Posted originally on February 2, 2015 by Neil
This series of posts is the most comprehensive I have done on family history. I am doing them backwards here so that in due course they will appear sequentially.
I have shown you this item before: “SWAN SONG” OF MR. T. D. WHITFIELD. Here is about half of it:

For more on the great fire of 1899 see Kiama Library.
In the early hours of Sunday morning, 1st October, 1899, a fire broke out that was to be the most extensive and destructive fire that had ever visited the township of Kiama and would change the face of Terralong Street forever.
The fire started in Wood Brothers general store and within minutes the place was ablaze. With the help of a strong southerly breeze, the fire soon spread to adjoining buildings and according to William H Bayley, author of Bluehaven: History of Kiama Municipality, “half the block of shops fronting Terralong Street from Collins Street towards Shoalhaven Street caught fire at 2 a.m. and was destroyed soon after dawn.”…
Fortunately there was no loss of life but 12 families were left homeless. Sixteen shops and the Royal Hotel were destroyed. Business people reopened businesses in sheds and all types of rooms and premises in other locations whilst their stores were rebuilt in brick….
I had noted the work my grandfather T D Whitfield did repairing Tory’s Hotel, which still stands.

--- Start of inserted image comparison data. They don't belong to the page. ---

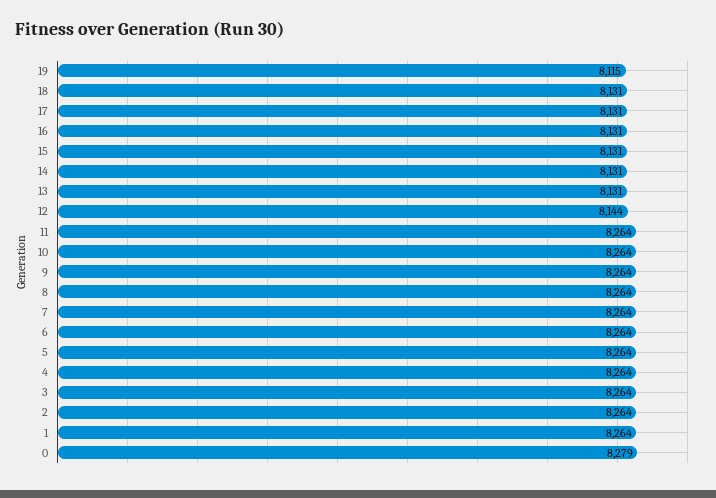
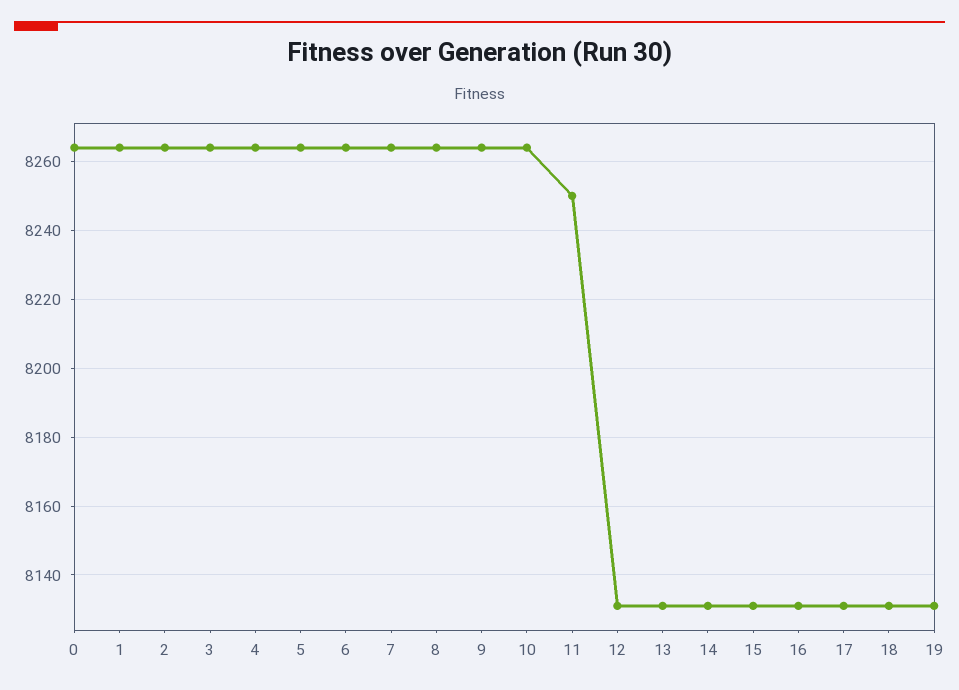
  {
-   "19": 8115,
+   "19": 8130,
    "18": 8131,
    "17": 8131,
    "16": 8131,
    "15": 8131,
    "14": 8131,
    "13": 8131,
-   "12": 8144,
+   "12": 8130,
-   "11": 8264,
+   "11": 8250,
    "10": 8264,
    "9": 8264,
    "8": 8264,
    "7": 8264,
    "6": 8264,
    "5": 8264,
    "4": 8264,
    "3": 8264,
    "2": 8264,
    "1": 8264,
-   "0": 8279
+   "0": 8265
  }

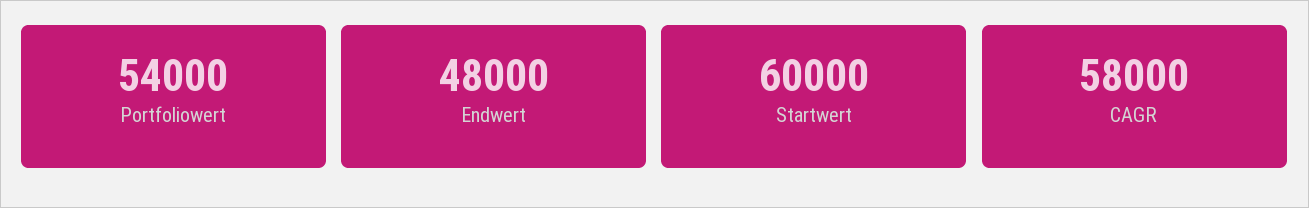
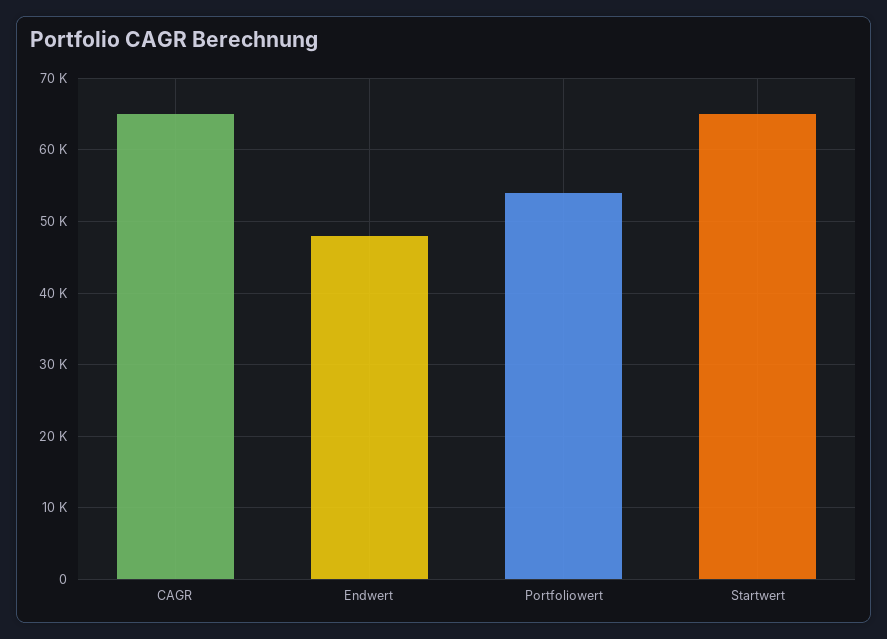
  {
    "Portfoliowert": 54000,
    "Endwert": 48000,
-   "Startwert": 60000,
+   "Startwert": 65000,
-   "CAGR": 58000
+   "CAGR": 65000
  }

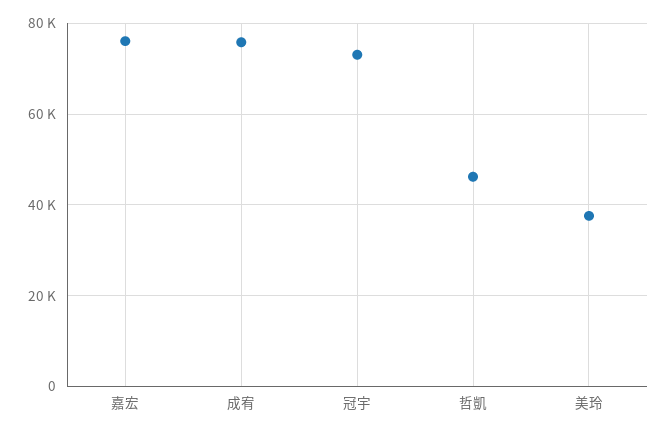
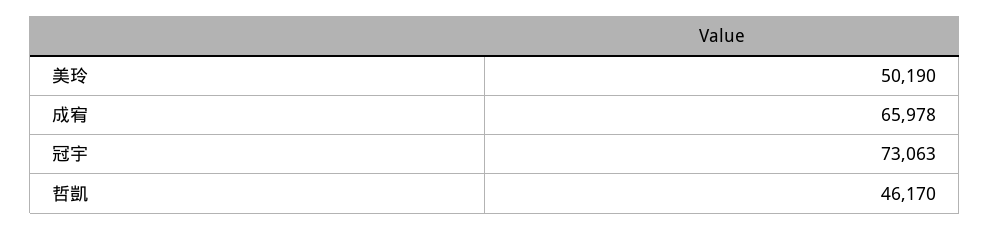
  {
-   "嘉宏": 76000,
-   "成宥": 76000,
+   "成宥": 65978,
    "冠宇": 73063,
    "哲凱": 46170,
-   "美玲": 38000
+   "美玲": 50190
  }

What escaped my notice is that it seems my grandfather built the Mount Kembla Hotel – now the oldest weatherboard hotel in the Illawarra (1898).
NOTE 30 Jan 2021: Been meaning to update this — rather than “built” it should be, I think, “painted and repaired” in the 1890s.

then

2010 – with Sirdan
See Sunday lunch–Mount Kembla Hotel (2010) and First Sunday out of cardiac ward: Mount Kembla Pub (2011). I then had no idea of my grandfather’s connection with the place. UPDATE: Built 1887, opened 1898. T D is ambiguous: he may have built it, or he may (presumably later) have “painted and repaired” as he did the Freemasons, which used to be on the corner of Crown and Keira Streets.
Finally from that rich memoir T D Whitfield left in the year of my birth, consider what he did at Bass Point for G L Fuller.

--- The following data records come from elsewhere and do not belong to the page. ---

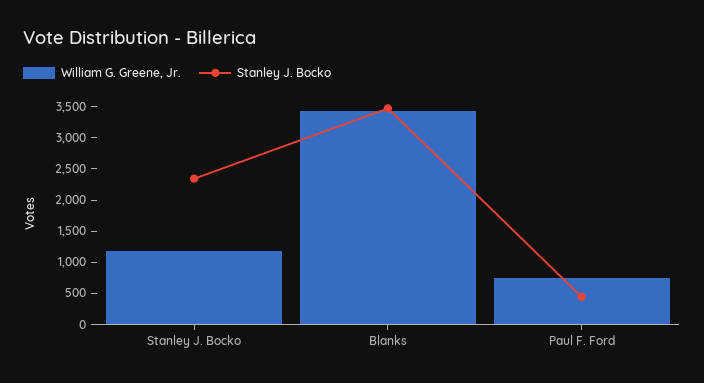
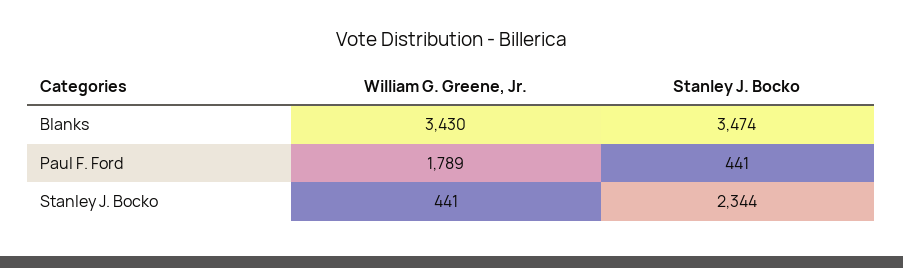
  {
    "William G. Greene, Jr.": {
-     "Stanley J. Bocko": 1250,
+     "Stanley J. Bocko": 441,
      "Blanks": 3430,
-     "Paul F. Ford": 750
+     "Paul F. Ford": 1789
    },
    "Stanley J. Bocko": {
      "Stanley J. Bocko": 2344,
      "Blanks": 3474,
      "Paul F. Ford": 441
    }
  }

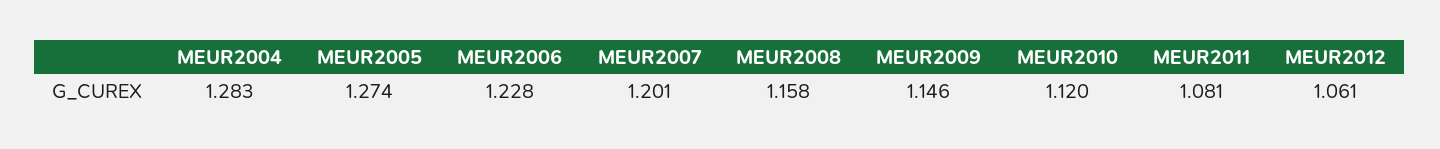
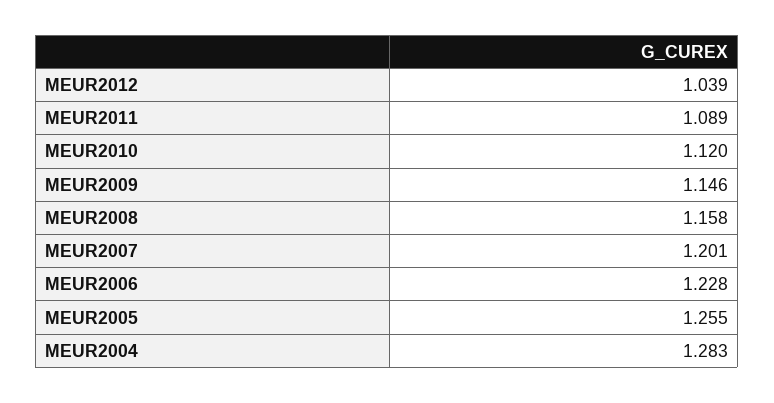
  {
    "MEUR2004": 1.283,
-   "MEUR2005": 1.274,
+   "MEUR2005": 1.255,
    "MEUR2006": 1.228,
    "MEUR2007": 1.201,
    "MEUR2008": 1.158,
    "MEUR2009": 1.146,
    "MEUR2010": 1.12,
-   "MEUR2011": 1.081,
+   "MEUR2011": 1.089,
-   "MEUR2012": 1.061
+   "MEUR2012": 1.039
  }

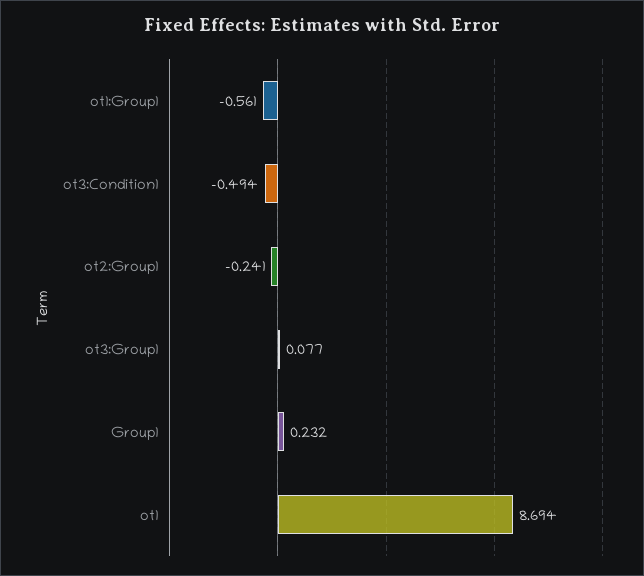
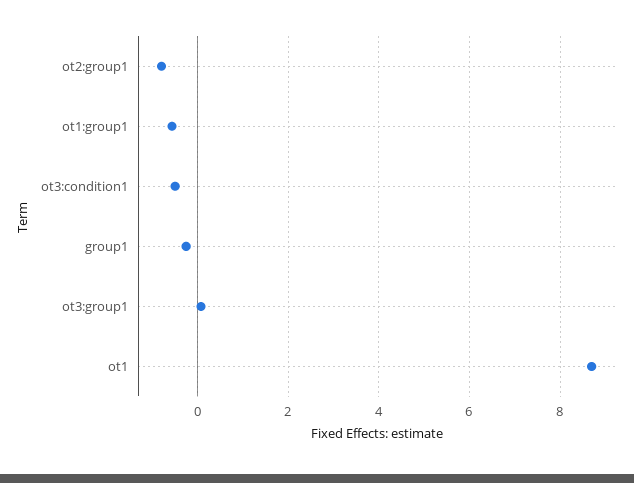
  {
    "ot1:Group1": -0.561,
    "ot3:Condition1": -0.494,
-   "ot2:Group1": -0.241,
+   "ot2:Group1": -0.8,
    "ot3:Group1": 0.077,
-   "Group1": 0.232,
+   "Group1": -0.2,
    "ot1": 8.694
  }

SS Dunmore and Bass Point Jetty
About this time, Mr. Fuller started large-scale reconstruction work at the quarry at Point Bass. I went there and erected the buildings, including an elevator to take the spawls back to be reduced. While I was on the job, a large sea washed about forty feet out of the centre of the jetty, so I undertook this job,which I consider was the most difficult I have ever done. The jetty was about ten feet wide, and about fifteen feet above the sea. I got a forty foot oregon girder and secured it crosswise to the land end of the broken part to tie guy ropes to, which supported the derrick pole. The latter had to lean over twenty feet to put the piles in place, also to lift the girders across to join the two. parts once more. I was congratulated on my ingenuity in this by the captain of the “Dunmore.” About the time that I finished the jetty, the foundation of the big hopper gave way, with about five hundred tons of metal in it. I raised it up to its original place with a number of hydraulic jacks, estimated to lift about fifty tons each. I gradually worked these a little at a time till I had it high enough to put fresh foundations, girders and piles, after which I gradually lowered it to the new system. It was a difficult and dangerous job, but it was accomplished, without accident; in fact, all through my career I was not instrumental in injuring anyone. After I left Mr. G. L. Fuller’s jobs, I did a lot of work for his sons, Mr. Archie Fuller, Dunmore, and Mr.Bryan Fuller, barrister, Sydney. When I had left the quarry work,the Shellharbour Council called tenders for a new jetty at Shellharbour…
For more on Bass Point see NSW Environment Heritage.
By the 1840s, the colony was experiencing an economic depression and the large landholdings in the region were soon subdivided into smaller tenant farms. Provided rent-free for periods of up to six years, the land was leased to families for the purpose of clearing native vegetation and cultivating crops. Wheat and maize were popular early crops but soon proved to be susceptible to rust and ultimately financially unprofitable for the farmers. By the second half of the nineteenth century however, the dairy industry had been established and was proving to be a successful business for the small landholders in the region.
During this period, 2560 acres of Peterborough Estate (including Bass Point) had been sold by the Wentworth family to George Laurence Fuller who named the property ‘Dunmore Estate’. By 1880, Fuller had negotiated a mining venture and established a basalt ‘blue gold’ quarry to the south of Bass Point including the construction of a new 480-foot jetty to ship the quarried metal. Although the enterprise collapsed within two years, Fuller resumed operations as the proprietor and manager and, by 1890, business was booming. To support the industry, Fuller soon improved and extended the jetty to 500 feet and commissioned the construction of the SS Dunmore to transport the crushed basalt from Bass Point to the markets of Sydney.